Traditionally, hip-hop has always been music that tells you to get up, get into it, and get involved. From throwing parties to discussing politics, hip-hop is essentially a social happening, meant to move the masses and eventually bring them together, whether they want to raise their voices and pump their fists or just shake a leg. But one cloudy late afternoon a couple of hip-hoppers woke up and didn’t feel like getting up, getting into it, and getting involved. And that’s how hip-hop discovered its apathetic side. The initial starting point of this movement is impossible to pin down, but fact is that over the years hip-hop has developed an introspective, sometimes even introverted branch where the beats are a little bit slower and more somber, the rappers less in-your-face and their outlook less optimistic.
This is just an observation, neither complimentary nor critical. Hip-hop steadily advances, and if it didn’t, it would have to. Still, when the collective known as Anticon hit us over our heads with their controversial “Music for the Advancement of Hip Hop” in 1999, many of us thought that for a bunch of mostly white newcomers, Anticon acted far too pretentious. One of its contributors was New York’s DJ Signify, who shortly after released “Mixed Messages”, a tasty blend of rugged beats, rough breaks and turntable turmoil. The 1200 Hobos member also has various mixtapes to his credit, spanning from 1996 (“Signifyin’ Breaks”) to 2003 (“Teach the Children”). With his latest project, “Sleep No More”, he resumes his foray into the darker regions of the rap world where concrete sounds suddenly turn into abstract shadows.
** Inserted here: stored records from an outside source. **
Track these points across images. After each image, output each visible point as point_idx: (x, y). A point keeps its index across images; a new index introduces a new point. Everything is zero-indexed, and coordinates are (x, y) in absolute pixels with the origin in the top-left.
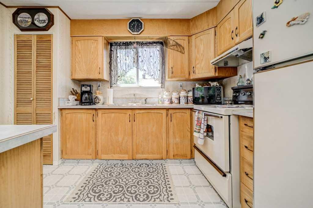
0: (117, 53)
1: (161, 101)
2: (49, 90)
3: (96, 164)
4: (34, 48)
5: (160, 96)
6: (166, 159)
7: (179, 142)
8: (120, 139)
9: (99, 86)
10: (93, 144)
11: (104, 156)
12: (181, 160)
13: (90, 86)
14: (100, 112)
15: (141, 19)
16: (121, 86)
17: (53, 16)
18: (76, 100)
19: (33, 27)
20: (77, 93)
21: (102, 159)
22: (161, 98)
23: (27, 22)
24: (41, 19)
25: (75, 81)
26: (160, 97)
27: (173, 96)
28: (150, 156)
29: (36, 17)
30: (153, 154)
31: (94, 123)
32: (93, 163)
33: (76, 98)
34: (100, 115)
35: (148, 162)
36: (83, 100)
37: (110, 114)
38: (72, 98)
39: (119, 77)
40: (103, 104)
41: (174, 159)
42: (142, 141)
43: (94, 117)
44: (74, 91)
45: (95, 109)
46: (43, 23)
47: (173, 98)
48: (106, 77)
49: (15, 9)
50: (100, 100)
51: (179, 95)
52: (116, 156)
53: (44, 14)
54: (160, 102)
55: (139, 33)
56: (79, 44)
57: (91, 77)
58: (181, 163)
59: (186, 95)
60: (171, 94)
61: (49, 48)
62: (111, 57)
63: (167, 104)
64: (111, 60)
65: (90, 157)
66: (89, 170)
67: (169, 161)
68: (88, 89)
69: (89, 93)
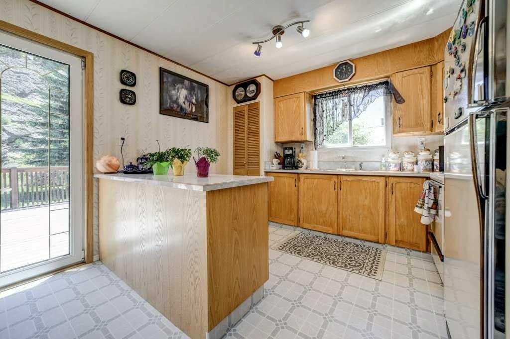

Don’t think one minute that we haven’t been there before. Rap has been dealing with the harsh realities of life almost from day one, and while most ghetto spokesmen are driven by the will to survive, they cover the pitfalls of human nature in great detail. Likewise, what used to be mainly derived from funk has evolved into a music encompassing all sorts of moods, from the most playful to the most painful. For “Sleep No More”, DJ Signify has chosen to close the blinds, fittingly introducing the album with composer John Cage citing Hindu mystic Sri Ramakrishna: “Why, if God is good, is there evil in the world? He replied: To thicken the plot.” Whether the plot ever thickens on “Sleep No More” is debatable, but it sure is a far cry from the pop rap that’s been dominating the airwaves lately.
Accompanied on his trip by vocalists Sage Francis and Buck 65, DJ Signify uses every known method to churn up his soundscapes. “Fly Away” introduces us to his mixture of stubbornly pounding beats, static, distortion, reverb, bleeps, scratches, spoken word samples and ever-shifting layers of sound. Even when he uses a sample that once graced a Big Pun single (Terror Squad’s “Whatcha Gonna Do”), it feels dark and dried up (“Five Leaves Left (For Lauren)”). But just when you think “Sleep No More” is going to be all gloomy and gray, you begin to realize just how subtly DJ Signify trumps that notion. I could swear I heard a rubber duckie squeaking in there somewhere. And there’s noticeable irony in the “Peek-a boo” trilogy, a succession of short instrumentals shifting from quirky funk to tumbling drums to distant organs. However, there’s no denying the fact that most people will still perceive “Sleep No More” as a rather bleak affair.
As far as the vocal tracks go, sadly the ones featuring Buck 65 once again reveal the man’s vocal limitations. Even if you accept that a song like “Stranded” has to be radically different from what radio plays, you can’t help but wonder what could have been with someone more at ease with the actual delivery of this haunting tale of a couple stranded in some backwater town:
“To say the place was sketchy is putting it loosely
The owner was out of breath and sweating profusley
He lived in an appartment that was connected to the front desk
I could see into his bedroom and a woman who was undressed
A terrible sight, with his dirty shirt and black sandals
he looked like Peter Fonda and smelled like Jack Daniels
Our room was a bad dream, floor to the ceiling
burn marks everywhere, the wallpaper was peeling
the bathroom was crawling with roaches and beetles
the sign above the toilet read ‘Don’t Flush Your Needles’
the towels were all yellow, the bathtub was filthy
somebody wrote on the wall the word ‘guilty’
Unable to speak, our thoughts were in brackets
we called it a night and slept in our jackets”
Another example of Buck’s fine writing and simultaneously flat delivery is “Winter’s Going”, and while DJ Signify doesn’t do anything to brighten up the scenery, he plays his part well by providing the song with gentle guitar playing and various other melodical bits fading in and out. The fact that all of Sage’s and Buck’s narratives feature female companionship suggests that they are following some kind of storyline, but that seems not to be the case. Even so, “Sleep No More” works for what it is, a melancholically buzzing clock radio that makes you sleepy but won’t let you sleep.